La démarche consiste à donner du contenu à l'image « France ». Il ne suffit plus de dire « ce vin est français ». Il faut préciser l'intérêt d'acheter du vin français. En d'autres termes, il ne faut plus dire « made in France », mais « made by France ».

Laurent DULAU, Société de marketing VINIDEA

Ma société crée des outils de marketing. Dans ma carrière, j'ai beaucoup travaillé en Californie. Je ne crois pas que le facteur nouveauté soit la seule raison de la réussite des vins californiens ou australiens.

Il faut d'abord avancer tous ensemble, professionnels et politiques. C'est ce qu'ont fait les Australiens. Leur première marque a été l'Australie. Ils ont simplifié l'offre à l'extrême.

Les Anglo-Saxons utilisent notamment le matching funding . Ce système permet à une société privée de réaliser des opérations dont la moitié est financée par le gouvernement.

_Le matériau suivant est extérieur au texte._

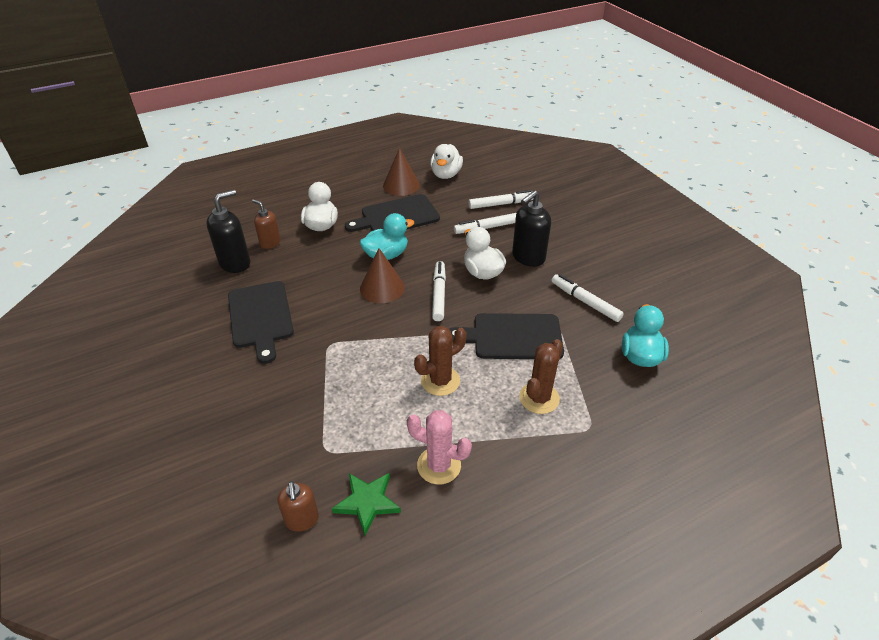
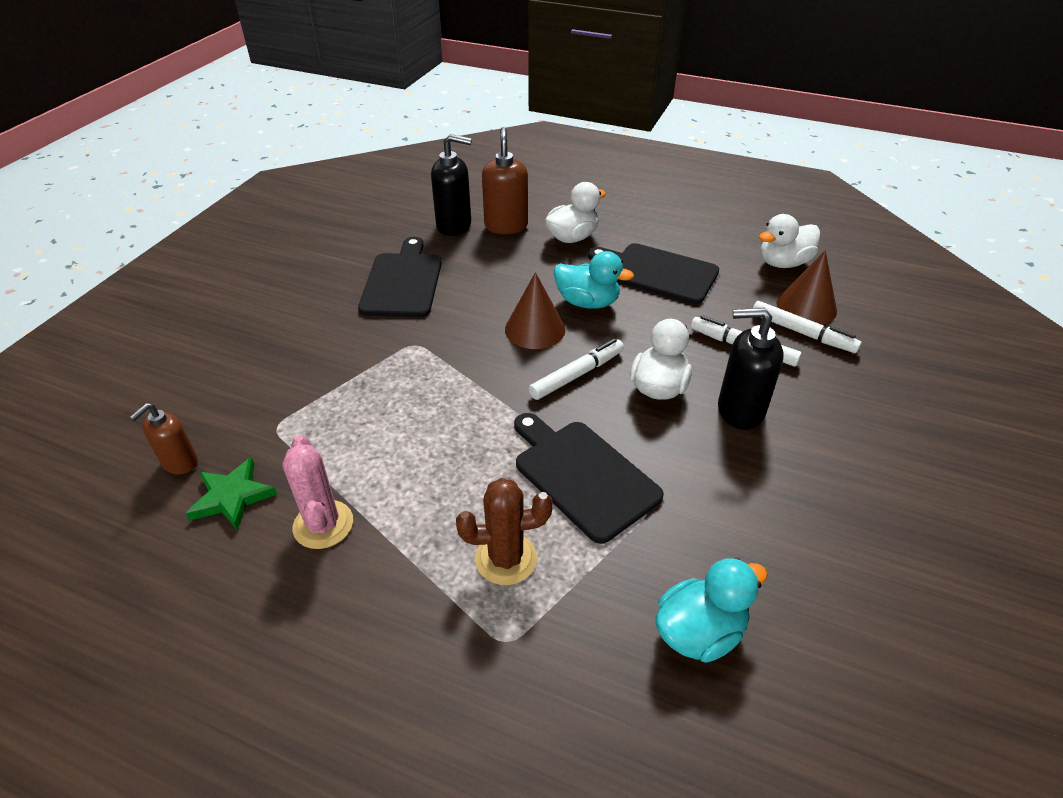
camera: 50 degrees right, 0 degrees up
black cutting board [228,281,294,364] -> black cutting board turned 150 degrees clockwise [358,237,442,317]
brown soap dispenser [252,199,281,249] -> brown soap dispenser [482,127,528,234], size x1.59
brown cone [383,148,420,196] -> brown cone moved to [776,250,837,325]
brown cactus [414,326,467,396] -> none
white marker [552,274,624,322] -> none

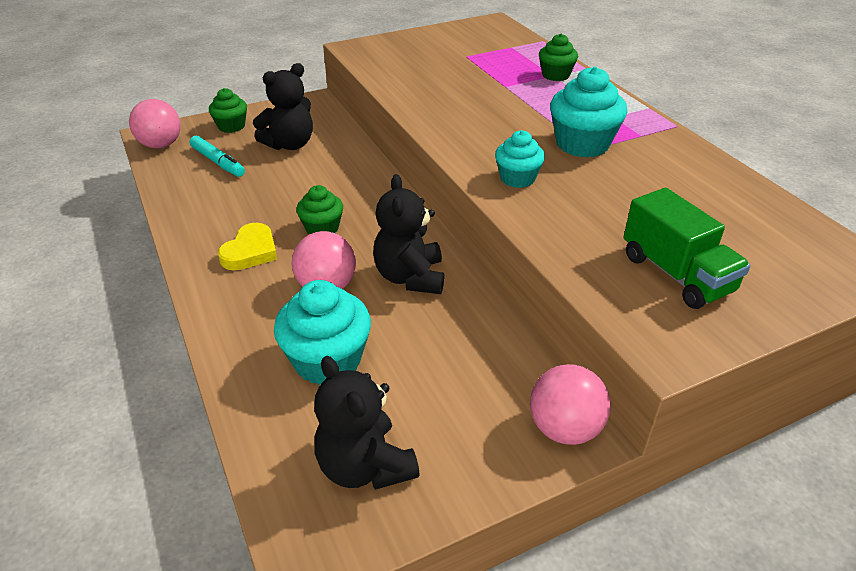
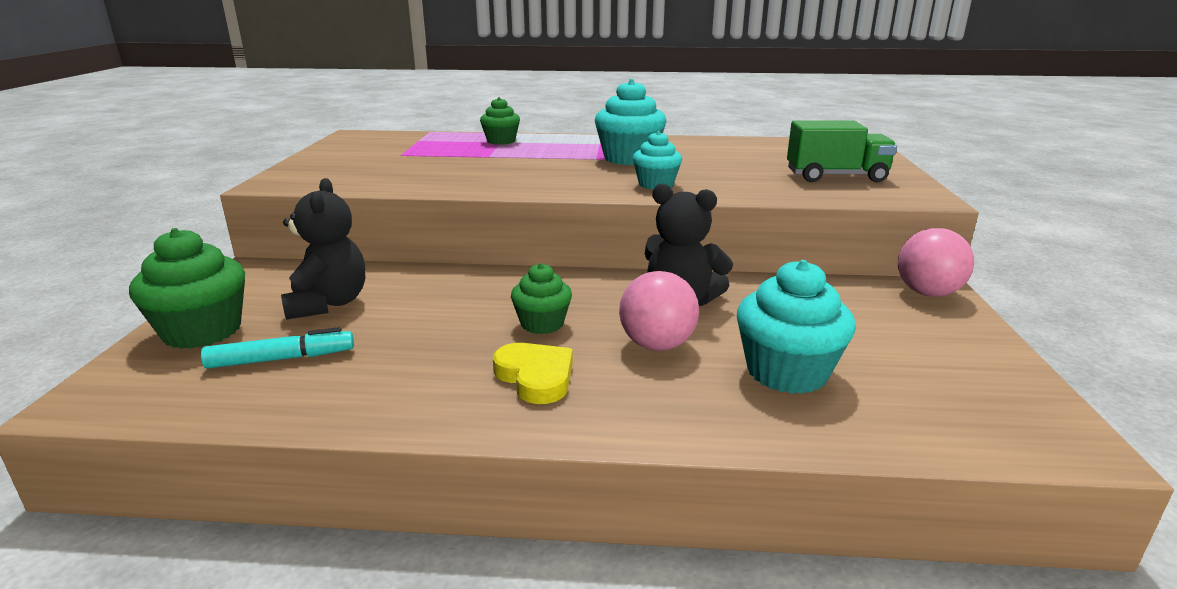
camera: 60 degrees left, 15 degrees down
pink ball [129,99,181,148] -> none
green cupcake [209,88,247,133] -> green cupcake [129,228,245,349], size x1.63
black teddy bear [314,356,420,490] -> none

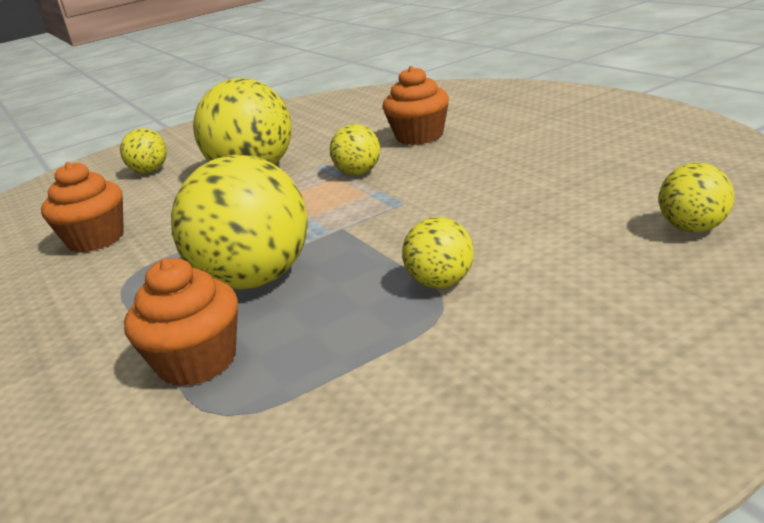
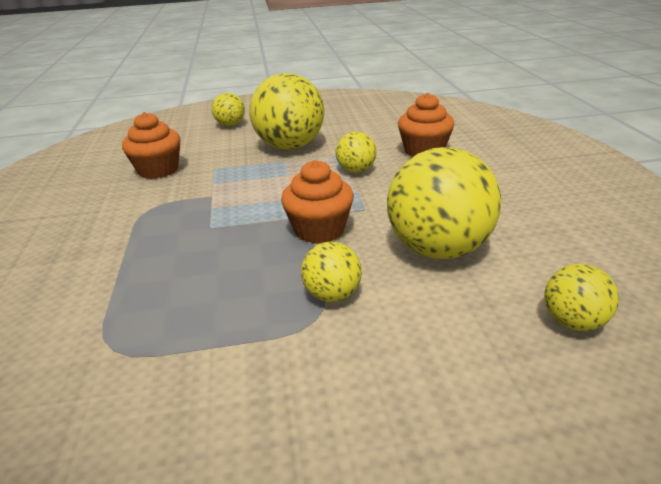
camera: 20 degrees right, 5 degrees up
orange cupcake [124,258,238,387] -> orange cupcake moved to [281,160,354,244]
yellow ball [171,155,308,290] -> yellow ball moved to [387,147,501,259]

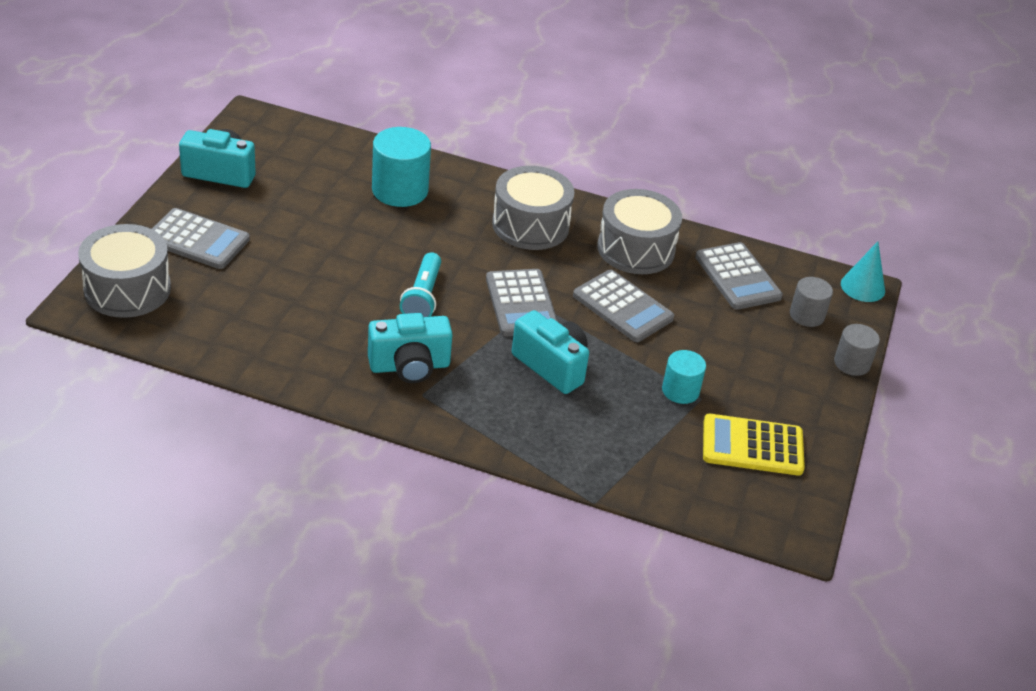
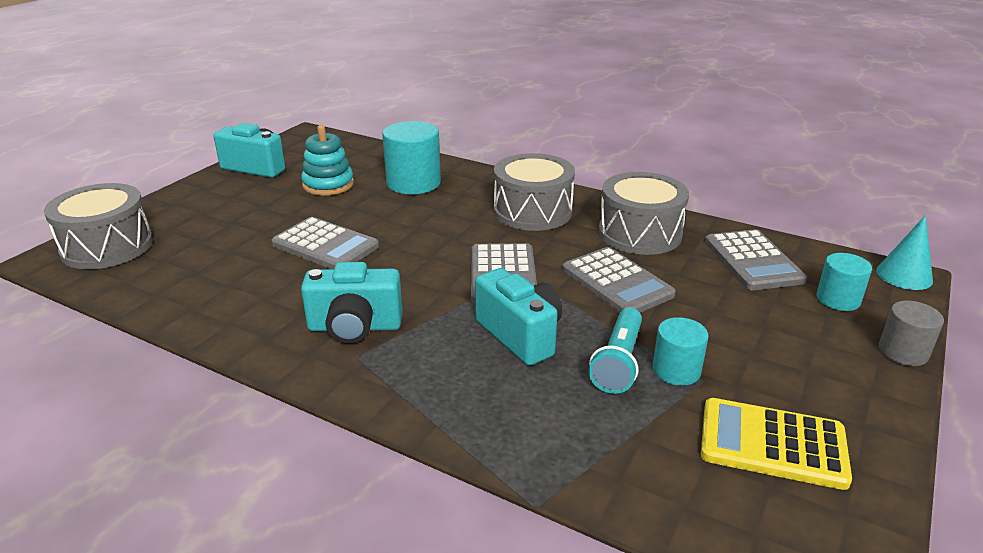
camera: 15 degrees right, 10 degrees down
grey calculator [152,208,250,269] -> grey calculator moved to [271,217,379,269]
turquoise flashlight [400,252,441,317] -> turquoise flashlight moved to [589,308,642,394]
grey cylinder [790,277,833,327] -> turquoise cylinder [816,253,872,311]
none -> turquoise stacking toy [301,125,354,196]

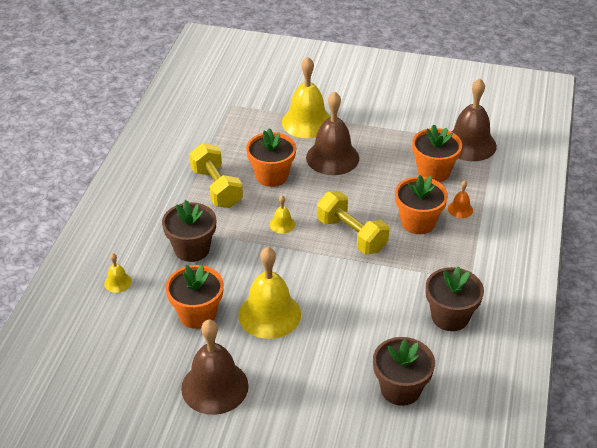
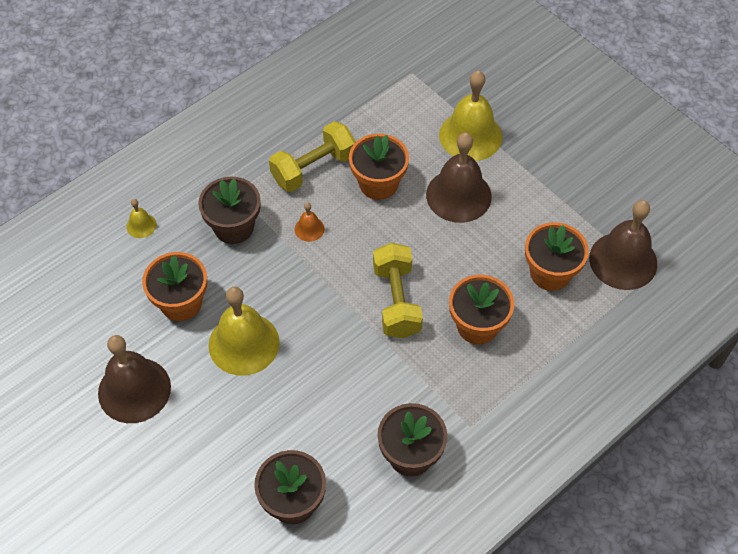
camera: 35 degrees right, 15 degrees up
yellow dumbbell [189,143,243,208] -> yellow dumbbell turned 45 degrees clockwise [269,121,356,192]
yellow bell [270,195,295,234] -> none
orange bell [448,180,473,218] -> orange bell moved to [295,202,324,242]

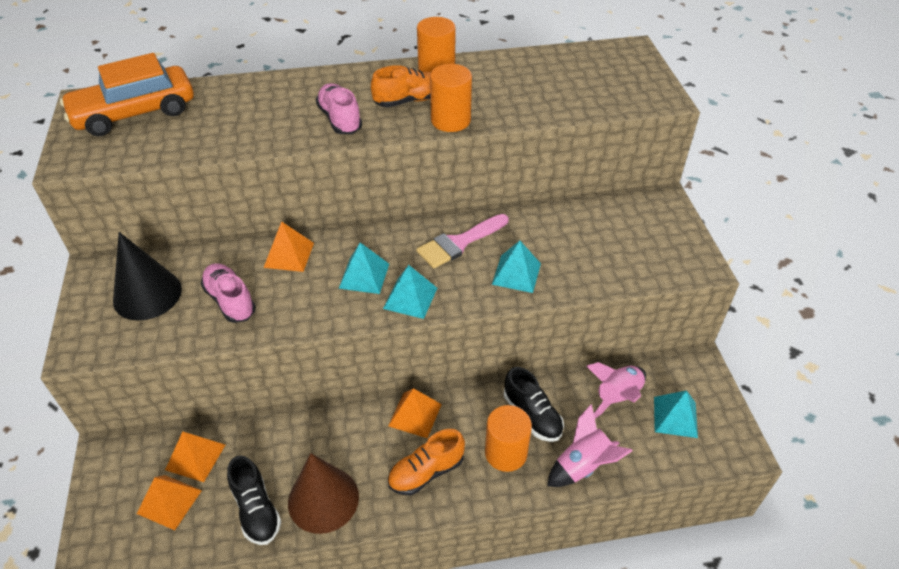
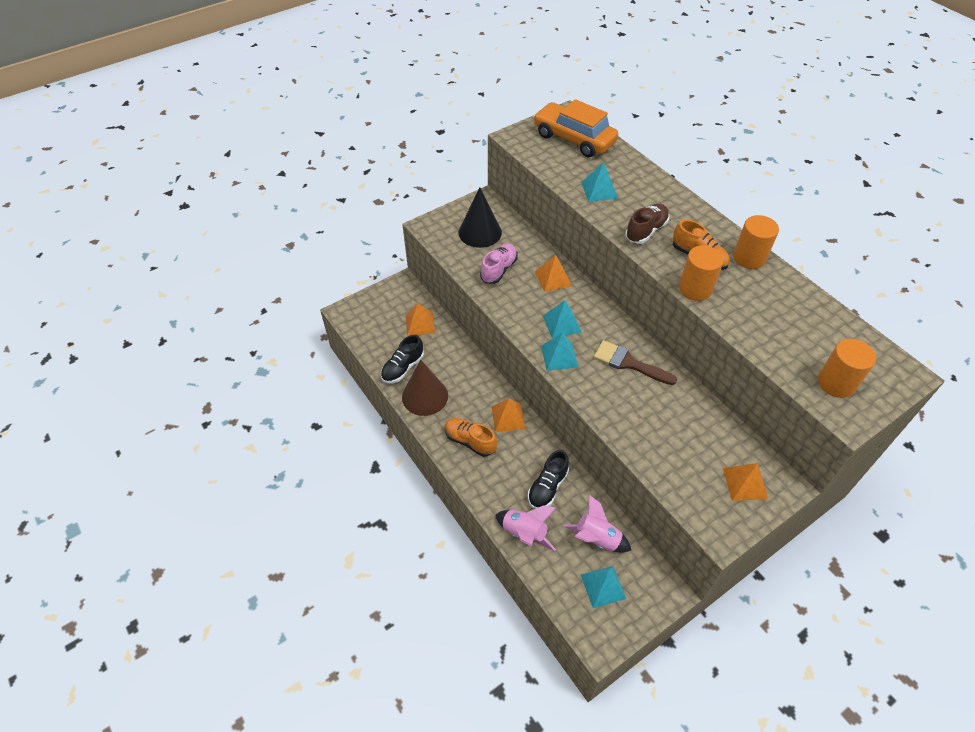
camera: 65 degrees right, 5 degrees up
orange pyramid [137,475,202,530] -> orange pyramid moved to [723,463,768,501]
pink shoe [316,83,362,134] -> brown shoe [625,204,669,244]
pink brush [416,214,508,269] -> brown brush [594,340,677,385]
orange cylinder [485,405,532,472] -> orange cylinder moved to [818,339,876,398]
turquoise pyramid [492,241,541,293] -> turquoise pyramid moved to [581,162,618,202]

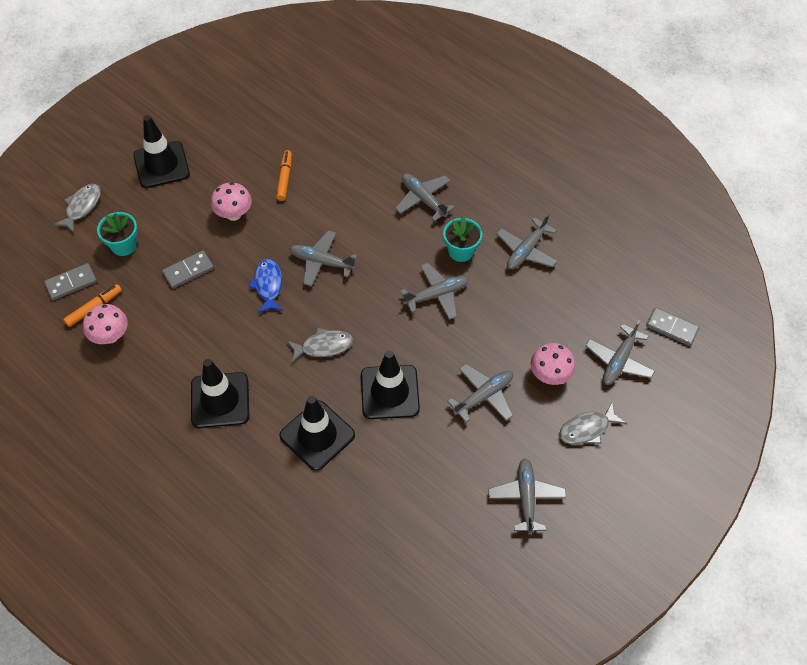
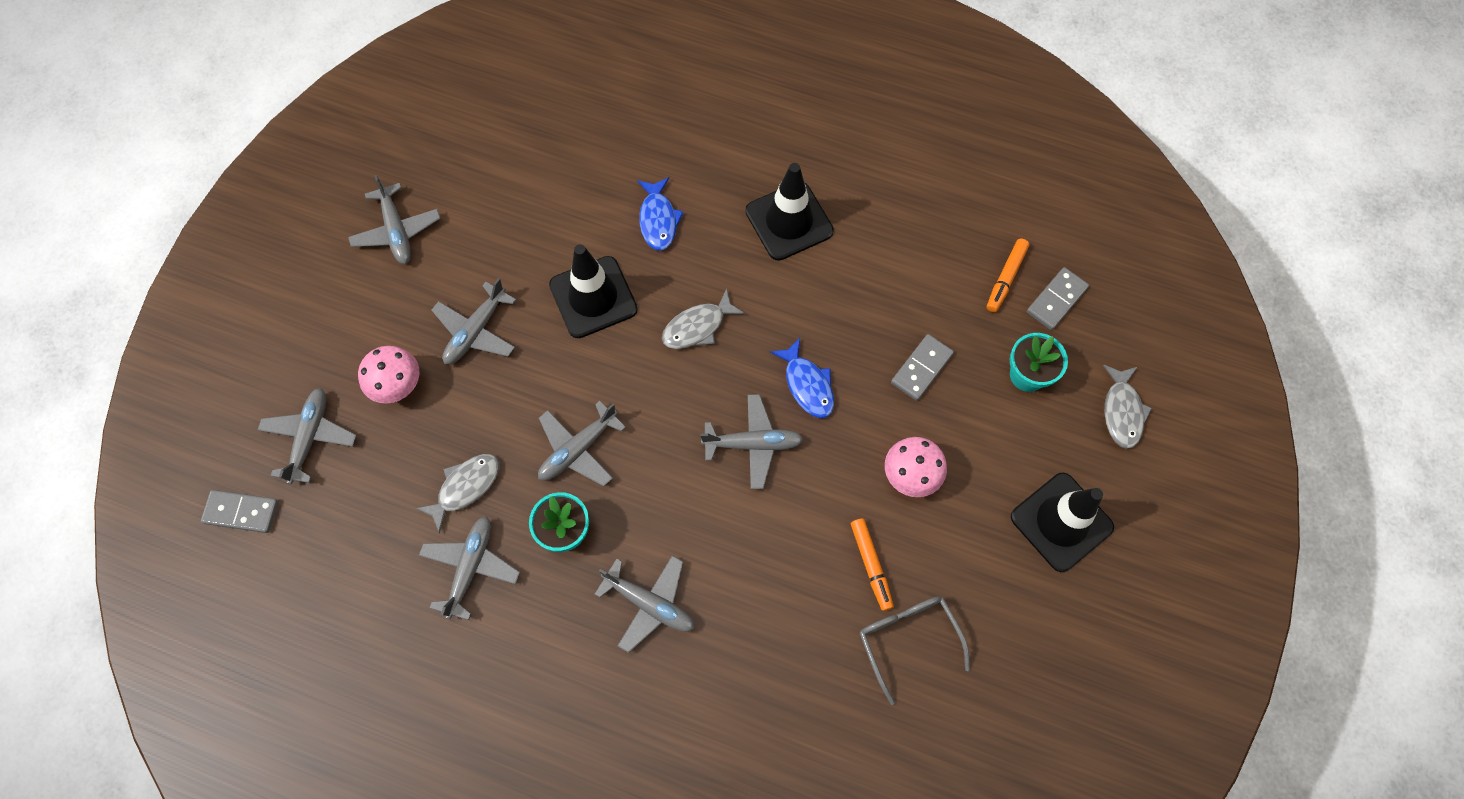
camera: 160 degrees right, 10 degrees up
pink mushroom [83,304,128,344] -> none
black traffic cone [279,396,355,471] -> blue fish [637,177,684,251]
grey fish [559,403,626,444] -> grey fish moved to [416,454,499,534]
none -> grey glasses [859,596,970,705]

La filière avance donc de façon globalisée et dispose d'un support politique réel. Un système similaire semble possible en France. Une opération mondiale pourrait être menée non seulement pour la promotion, nécessaire en raison de la mauvaise image de la France, mais également pour l'éducation du consommateur. Aujourd'hui, nous disposons d'outils pour éduquer, mais nous n'avons pas les moyens de les utiliser, car la filière n'est pas globalisée.

Il est urgent de réagir. Beaucoup d'entre vous pensent que nous sommes très forts sur le haut de gamme. Ils devraient comparer la situation des vins d'excellence avec celle de l'industrie du luxe. Elle est de plus en plus concurrencée par les Anglo-Saxons, les Italiens, les Japonais, etc. Les fabricants de prêt-à-porter peuvent « monter » dans le luxe, mais le luxe ne peut pas « descendre » dans le prêt-à-porter. Pétrus ou Grenouille sont des marques mondialement reconnues. Ce sont des marques de luxe. La stratégie marketing des Australiens consiste à fidéliser les nouveaux consommateurs, qui se tourneront demain vers le luxe que les Australiens produiront.

La viticulture française a un atout, car elle sait déjà faire du luxe. Elle doit apprendre à faire du prêt-à-porter. C'est également un risque face à la stratégie de ceux qui attaquent le marché par le bas.

De la salle

L'approche mondiale du vin est indispensable. Cependant, une approche trop globale risque de conduire à des erreurs. Il est faux de dire que rien ne va en France et que tout va bien dans le Nouveau Monde.

Par exemple, l'Australie et le Chili ont des stocks importants. Mondavi supprime son haut de gamme, alors que d'autres licencient du personnel et suppriment leur force de vente en France.

Plutôt que de dire que les vins français sont « ringards », il est préférable de dire que tels points sont positifs et tels points le sont moins. Il faut être plus optimiste.

Marie-Laetitia BONAVITA

Les vins français ont non seulement un problème d'image, mais également un problème de prix.

Xavier CARREAU, président de la Fédération des syndicats des grands vins de Bordeaux

La viticulture est consciente qu'elle doit évoluer. Nous avons un besoin urgent de l'appui des politiques et des pouvoirs publics pour faire évoluer la réglementation. Cependant, nous avons également besoin de conserver la typicité de nos terroirs, que le monde nous envie.

* 1 Voir en annexe I les documents projetés lors de l'intervention de M. Vincent Norguet.